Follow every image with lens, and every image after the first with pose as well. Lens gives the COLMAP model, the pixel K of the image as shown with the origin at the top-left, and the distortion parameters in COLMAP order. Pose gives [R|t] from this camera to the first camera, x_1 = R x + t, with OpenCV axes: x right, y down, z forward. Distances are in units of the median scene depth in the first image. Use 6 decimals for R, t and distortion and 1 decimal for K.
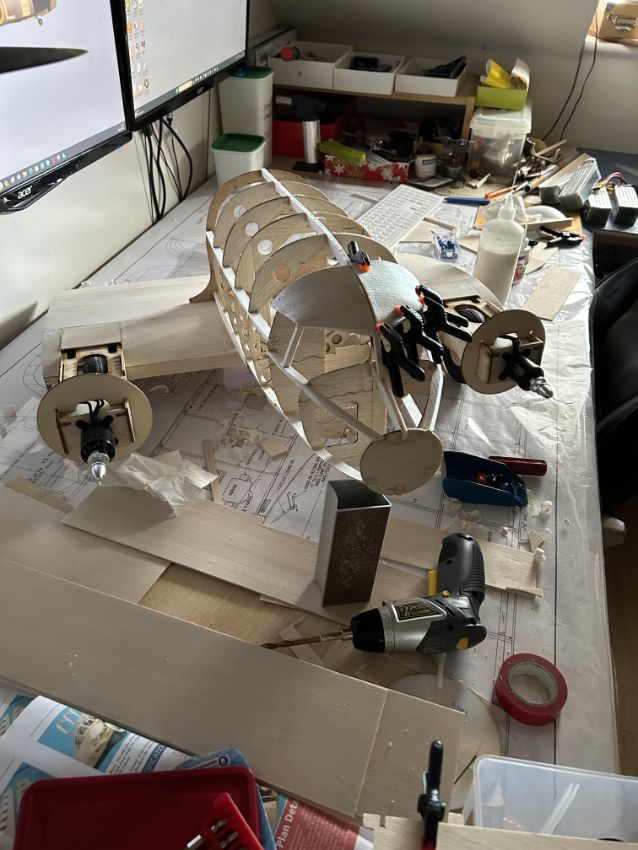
lens RADIAL K [[646.2, 0, 319.0], [0, 646.2, 425.0], [0, 0, 1]] dist [-0.003284, -0.006047]
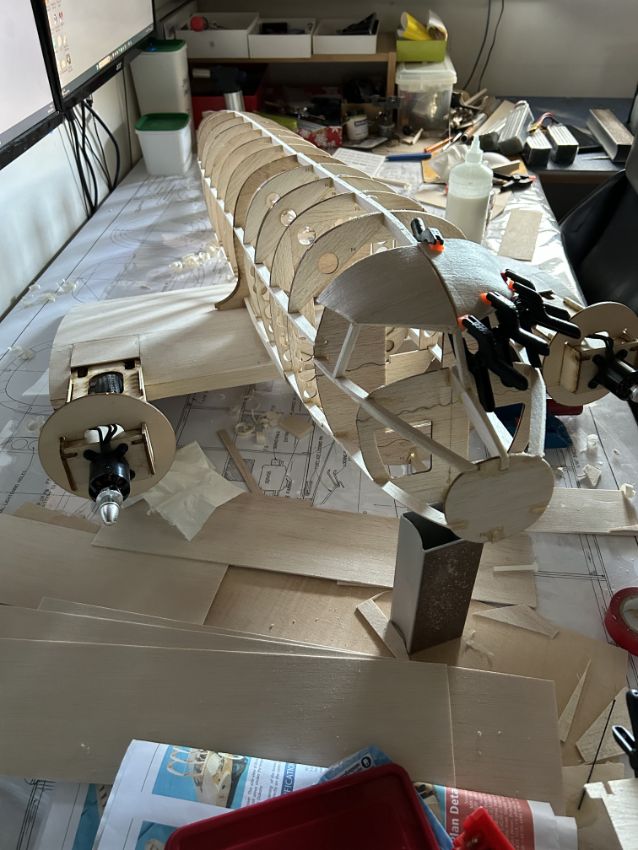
lens RADIAL K [[643.5, 0, 319.0], [0, 643.5, 425.0], [0, 0, 1]] dist [0.032518, -0.066722]
pose [[0.980362, -0.157658, 0.118471, -0.083133], [0.155780, 0.987475, 0.025007, 0.007749], [-0.120929, -0.006060, 0.992643, 0.042697]]
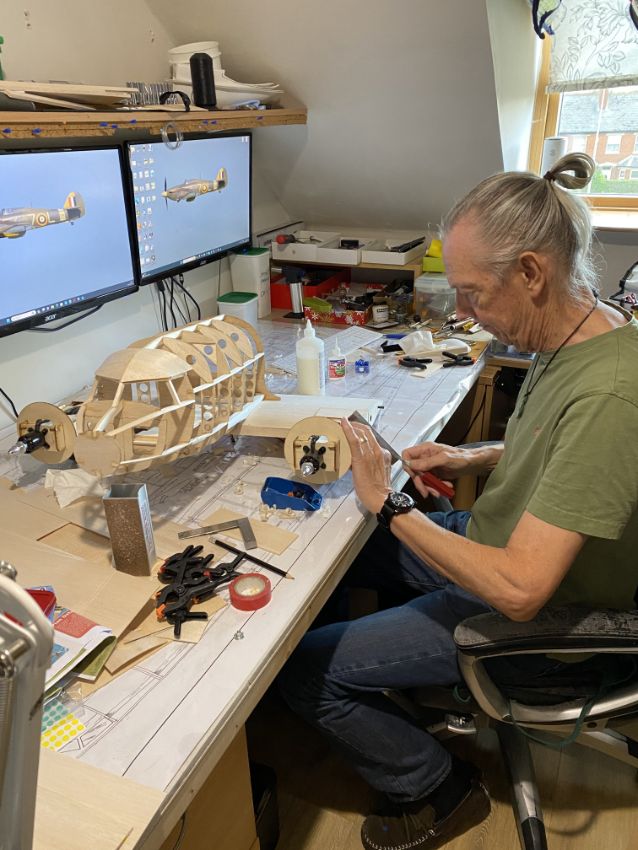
lens RADIAL K [[653.0, 0, 319.0], [0, 653.0, 425.0], [0, 0, 1]] dist [0.013298, 0.002009]
pose [[0.984349, 0.023221, -0.174696, 0.299529], [-0.065643, 0.968260, -0.241171, 0.152809], [0.163551, 0.248864, 0.954630, -0.239215]]
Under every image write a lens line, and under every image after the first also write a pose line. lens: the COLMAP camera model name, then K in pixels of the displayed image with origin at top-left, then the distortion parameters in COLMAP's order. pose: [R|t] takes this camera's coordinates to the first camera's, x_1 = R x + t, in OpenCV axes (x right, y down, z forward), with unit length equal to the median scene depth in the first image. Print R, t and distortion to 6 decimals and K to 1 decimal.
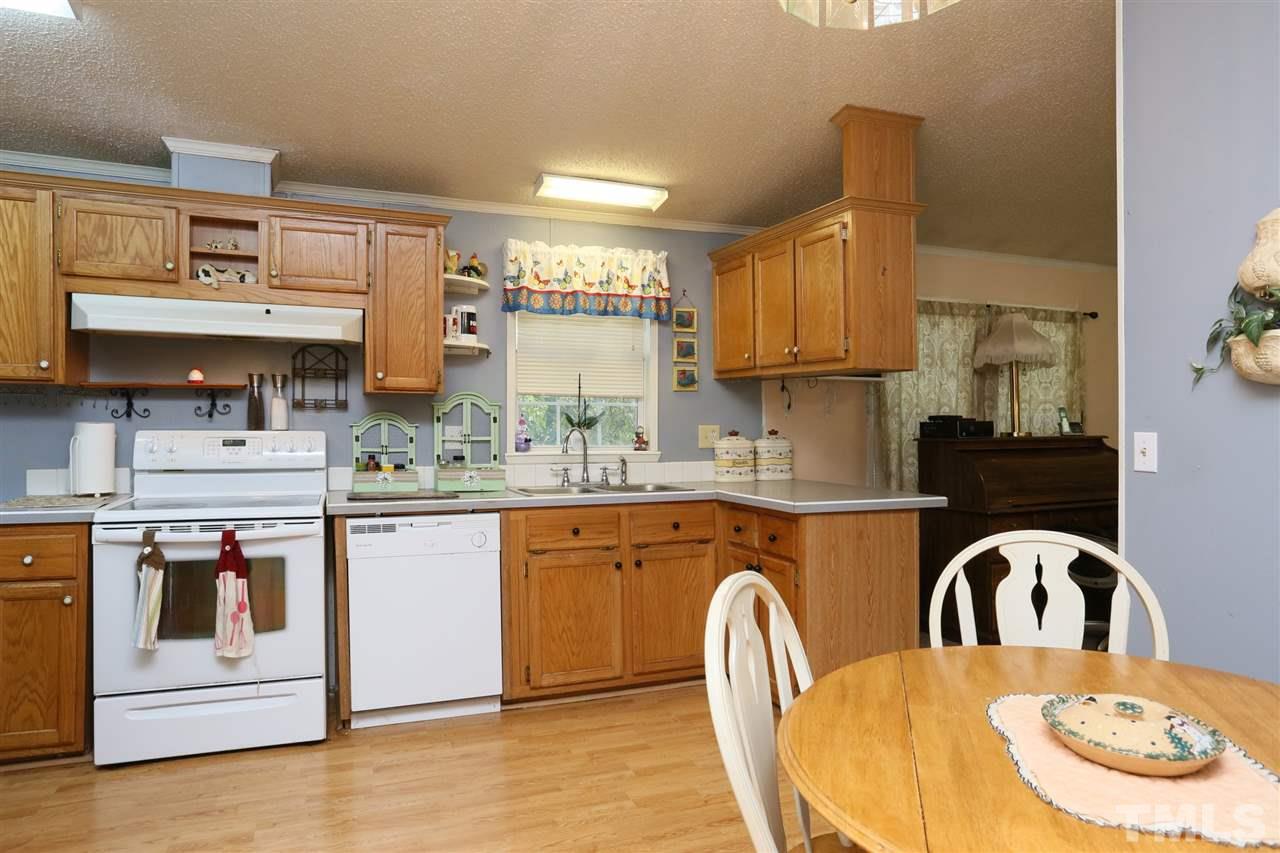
lens RADIAL K [[779.8, 0, 641.1], [0, 779.8, 407.6], [0, 0, 1]] dist [-0.033689, 0.001675]
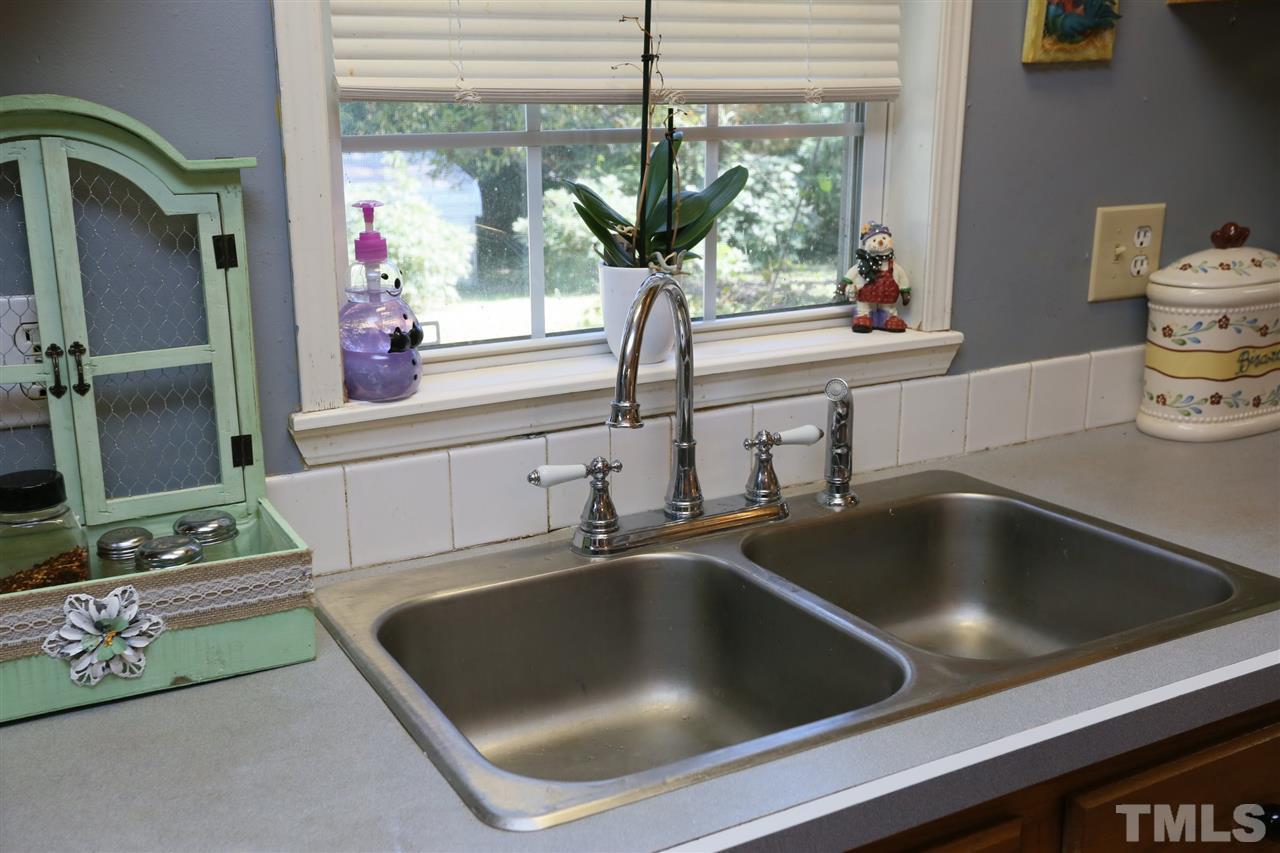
lens RADIAL K [[1285.9, 0, 639.6], [0, 1285.9, 382.9], [0, 0, 1]] dist [0.048063, 0.000746]
pose [[0.991100, -0.044516, 0.125459, -0.131782], [0.012589, 0.969550, 0.244569, -0.027191], [-0.132526, -0.240812, 0.961481, 0.694883]]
####################
▶ [Goal of the exercise]
Repeat word for word, leaving out the pictures, each line of the records from the line that holds "Under every image write" through the final one.

▶ [Result of this exercise]
Under every image write a lens line, and under every image after the first also write a pose line. lens: the COLMAP camera model name, then K in pixels of the displayed image with origin at top-left, then the distortion parameters in COLMAP's order. pose: [R|t] takes this camera's coordinates to the first camera's, x_1 = R x + t, in OpenCV axes (x right, y down, z forward), with unit length equal to the median scene depth in the first image. Print R, t and distortion to 6 decimals and K to 1 decimal.
lens RADIAL K [[779.8, 0, 641.1], [0, 779.8, 407.6], [0, 0, 1]] dist [-0.033689, 0.001675]
lens RADIAL K [[1285.9, 0, 639.6], [0, 1285.9, 382.9], [0, 0, 1]] dist [0.048063, 0.000746]
pose [[0.991100, -0.044516, 0.125459, -0.131782], [0.012589, 0.969550, 0.244569, -0.027191], [-0.132526, -0.240812, 0.961481, 0.694883]]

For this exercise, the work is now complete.